Conclusion: The null hypothesis cannot be rejected with a P value equal to

t_test$p.value

## [1] 0.3752447

And thus, there is no income inequality among male and female

Disclamer: An effect size test will not be conducted for this part, since the results here are invalid due to the violation of the normality assumption.

Non-parametrical test execution

For this test, per the nature of the data, a Wilcoxon Rank Sum Test will be conducted. It is important to state that as the normality assumption was violated as demonstrated above, this will be the valid test. Moreover, the null hypothesis will change to:

\(H_0: Me_{male} = Me_{female}\)
\(H_1: Me_{male} \neq Me_{female}\)

wilcox <- wilcox.test(data_sample$Income ~ data_sample$GenderFactor,
            correct = FALSE,
            exact = FALSE,
            alternative = "two.sided")
wilcox

## 
##  Wilcoxon rank sum test
## 
## data:  data_sample$Income by data_sample$GenderFactor
## W = 5259, p-value = 0.448
## alternative hypothesis: true location shift is not equal to 0

Conclusion: The null hypothesis cannot be rejected with a P value equal to

wilcox$p.value

## [1] 0.4479658

And thus, as the medians of both populations are statistically the same, there is no income inequality among male and female in Santander Bank.

Moreover, a formal effect size test will be conducted to see how large is the relationship among the standardize measure used, and the value in the null hypothesis

#install.packages("effectsize")
library(effectsize)
effectsize <- effectsize(wilcox.test(data_sample$Income ~ data_sample$GenderFactor,
            correct = FALSE,
            exact = FALSE,
            alternative = "two.sided"))
effectsize

## r (rank biserial) |        95% CI
## ---------------------------------
## 0.06              | [-0.10, 0.22]

interpret_rank_biserial(abs(effectsize$r_rank_biserial))

## [1] "very small"
## (Rules: funder2019)

As expected, the interpretation of the effect size test lead to the conclusion that the differences were very small. This output is consistent with the previous test results, where the null hypothesis couldn’t be rejected since the medians were statistically the same.

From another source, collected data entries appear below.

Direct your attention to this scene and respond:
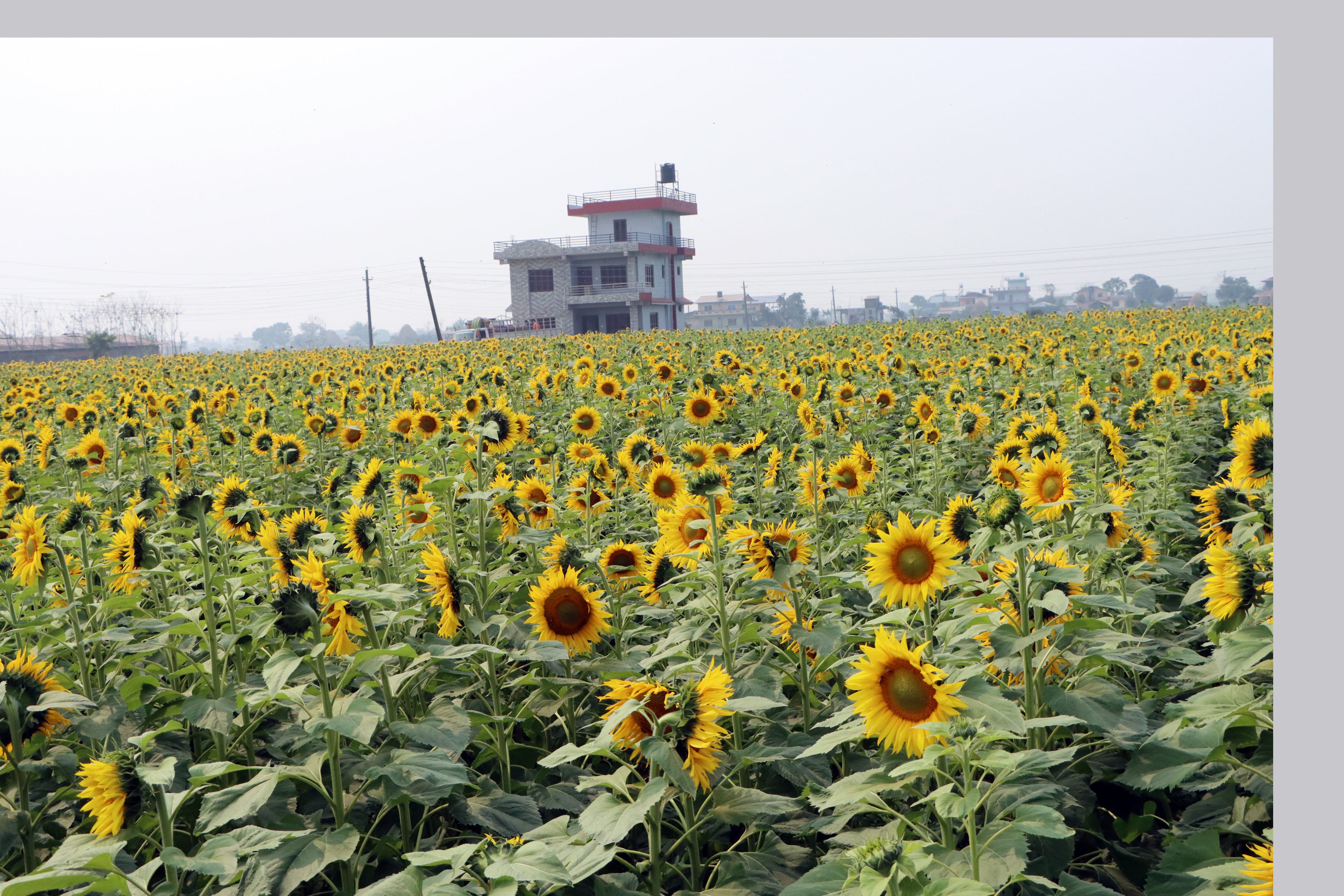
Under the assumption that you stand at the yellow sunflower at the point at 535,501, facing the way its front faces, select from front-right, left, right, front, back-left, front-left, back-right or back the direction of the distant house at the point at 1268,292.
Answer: left

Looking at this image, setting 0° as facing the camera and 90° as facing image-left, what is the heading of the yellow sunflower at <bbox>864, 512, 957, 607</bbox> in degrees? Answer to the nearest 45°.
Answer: approximately 0°

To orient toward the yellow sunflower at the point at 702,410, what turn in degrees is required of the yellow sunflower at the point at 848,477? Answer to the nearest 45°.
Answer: approximately 135° to its right

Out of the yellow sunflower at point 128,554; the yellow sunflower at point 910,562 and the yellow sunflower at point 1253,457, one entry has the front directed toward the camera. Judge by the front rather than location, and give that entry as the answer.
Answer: the yellow sunflower at point 910,562

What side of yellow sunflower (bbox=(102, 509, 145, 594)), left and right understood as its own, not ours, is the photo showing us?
left

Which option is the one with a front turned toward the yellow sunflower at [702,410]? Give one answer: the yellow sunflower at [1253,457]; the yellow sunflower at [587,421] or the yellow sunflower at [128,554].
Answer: the yellow sunflower at [1253,457]

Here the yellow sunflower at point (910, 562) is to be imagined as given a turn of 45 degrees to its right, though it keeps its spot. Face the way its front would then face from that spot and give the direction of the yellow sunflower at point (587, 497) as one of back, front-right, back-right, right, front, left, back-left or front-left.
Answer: right

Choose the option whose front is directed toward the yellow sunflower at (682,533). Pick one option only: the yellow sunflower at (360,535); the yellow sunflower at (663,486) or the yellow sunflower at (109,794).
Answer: the yellow sunflower at (663,486)

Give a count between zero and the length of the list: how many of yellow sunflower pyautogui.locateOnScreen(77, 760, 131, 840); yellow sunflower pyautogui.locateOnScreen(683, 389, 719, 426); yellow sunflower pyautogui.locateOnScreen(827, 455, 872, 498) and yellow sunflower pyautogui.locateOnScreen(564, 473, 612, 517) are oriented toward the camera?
3

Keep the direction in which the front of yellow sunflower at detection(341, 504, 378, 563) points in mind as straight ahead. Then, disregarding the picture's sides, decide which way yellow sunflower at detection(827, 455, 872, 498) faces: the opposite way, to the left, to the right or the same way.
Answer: to the left

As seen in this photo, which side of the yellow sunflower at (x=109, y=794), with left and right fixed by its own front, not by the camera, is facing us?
left
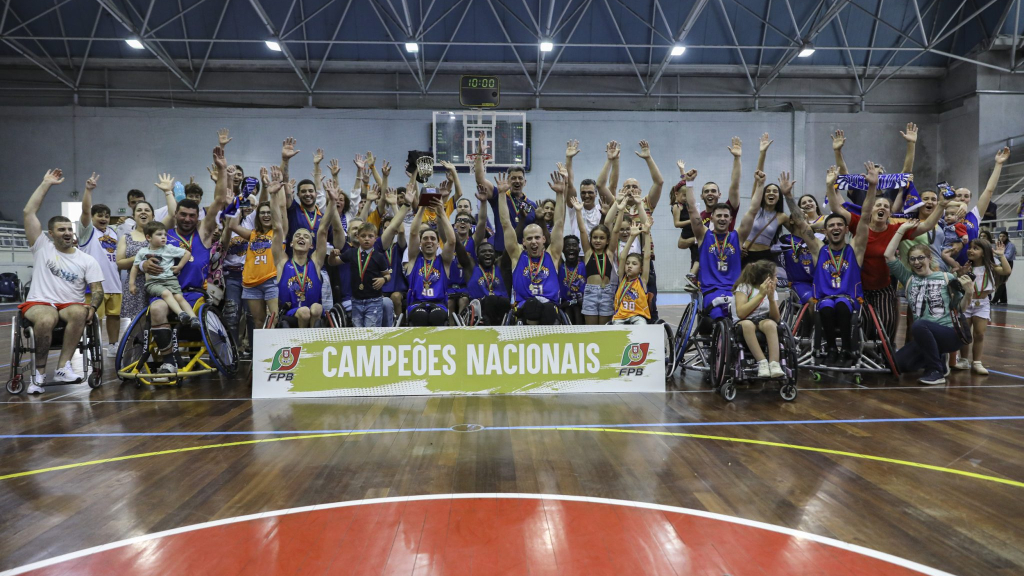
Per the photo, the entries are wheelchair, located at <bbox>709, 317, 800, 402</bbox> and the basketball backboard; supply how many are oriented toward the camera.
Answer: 2

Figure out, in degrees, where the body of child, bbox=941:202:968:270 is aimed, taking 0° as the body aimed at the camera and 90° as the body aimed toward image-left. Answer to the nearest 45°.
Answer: approximately 45°

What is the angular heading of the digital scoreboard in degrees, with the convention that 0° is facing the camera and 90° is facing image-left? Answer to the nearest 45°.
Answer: approximately 0°

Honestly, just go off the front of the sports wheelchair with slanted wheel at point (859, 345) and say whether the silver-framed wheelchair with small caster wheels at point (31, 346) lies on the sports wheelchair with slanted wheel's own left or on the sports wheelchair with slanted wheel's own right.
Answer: on the sports wheelchair with slanted wheel's own right

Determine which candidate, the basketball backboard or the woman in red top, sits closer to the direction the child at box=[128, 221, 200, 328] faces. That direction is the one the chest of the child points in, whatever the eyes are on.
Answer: the woman in red top

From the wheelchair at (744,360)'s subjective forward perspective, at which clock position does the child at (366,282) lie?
The child is roughly at 3 o'clock from the wheelchair.

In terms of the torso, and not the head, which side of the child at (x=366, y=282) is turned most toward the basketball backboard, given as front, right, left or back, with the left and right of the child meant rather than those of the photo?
back
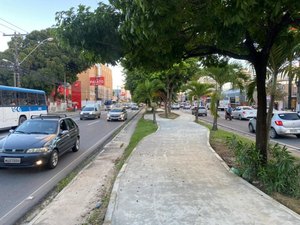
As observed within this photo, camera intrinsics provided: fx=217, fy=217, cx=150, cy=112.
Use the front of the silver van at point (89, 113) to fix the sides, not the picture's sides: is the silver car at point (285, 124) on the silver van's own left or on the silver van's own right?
on the silver van's own left

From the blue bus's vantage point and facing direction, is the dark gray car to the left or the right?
on its left

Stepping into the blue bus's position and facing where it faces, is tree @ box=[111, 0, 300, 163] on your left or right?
on your left

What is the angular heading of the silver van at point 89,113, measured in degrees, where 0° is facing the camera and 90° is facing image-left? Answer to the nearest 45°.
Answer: approximately 45°

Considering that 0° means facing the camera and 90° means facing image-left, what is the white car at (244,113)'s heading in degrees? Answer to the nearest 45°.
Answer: approximately 135°

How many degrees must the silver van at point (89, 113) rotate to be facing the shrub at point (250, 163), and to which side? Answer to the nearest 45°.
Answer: approximately 45° to its left

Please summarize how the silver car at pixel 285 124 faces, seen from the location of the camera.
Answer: facing away from the viewer and to the left of the viewer

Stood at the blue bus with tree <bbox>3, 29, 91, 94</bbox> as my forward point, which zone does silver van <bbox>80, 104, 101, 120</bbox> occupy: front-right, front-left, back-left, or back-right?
front-right

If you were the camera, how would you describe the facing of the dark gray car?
facing the viewer and to the left of the viewer

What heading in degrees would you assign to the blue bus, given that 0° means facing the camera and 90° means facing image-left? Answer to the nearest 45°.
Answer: approximately 45°

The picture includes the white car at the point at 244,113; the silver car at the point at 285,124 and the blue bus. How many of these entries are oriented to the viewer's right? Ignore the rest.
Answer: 0
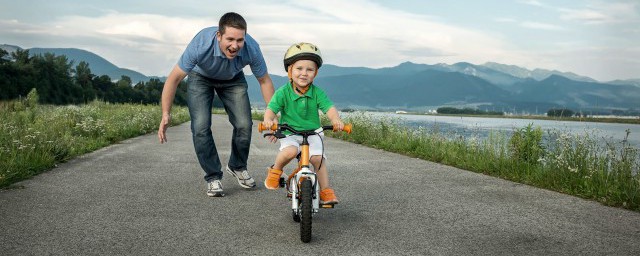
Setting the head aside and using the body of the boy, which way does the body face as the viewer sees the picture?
toward the camera

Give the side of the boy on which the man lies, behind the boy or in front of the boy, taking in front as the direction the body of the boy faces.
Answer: behind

Moreover, with this result we can state that the difference between the sample estimate (median in this case) and the value for the equality assumption in \(H_0\) is not significant.

Conclusion

Test election

The appropriate test for this case was the Wilcoxon Rank Sum Test. This choice is justified by the nature of the hypothesis, which aimed to compare the income distributions between two independent groups (genders). Additionally, the assumptions required for the independent t-test were not met, as the normality assumption was violated, making the non-parametric Wilcoxon test more suitable.For this reason also, the effect size was assessed using the biserial correlation, which is appropriate for the non-parametric test mentioned.

Research Hypothesis

As demonstrated above, even though the medians are different from each other (among male and female), is not statistically significant to say that there is income inequality among Santander Bank customers, and thus in the country.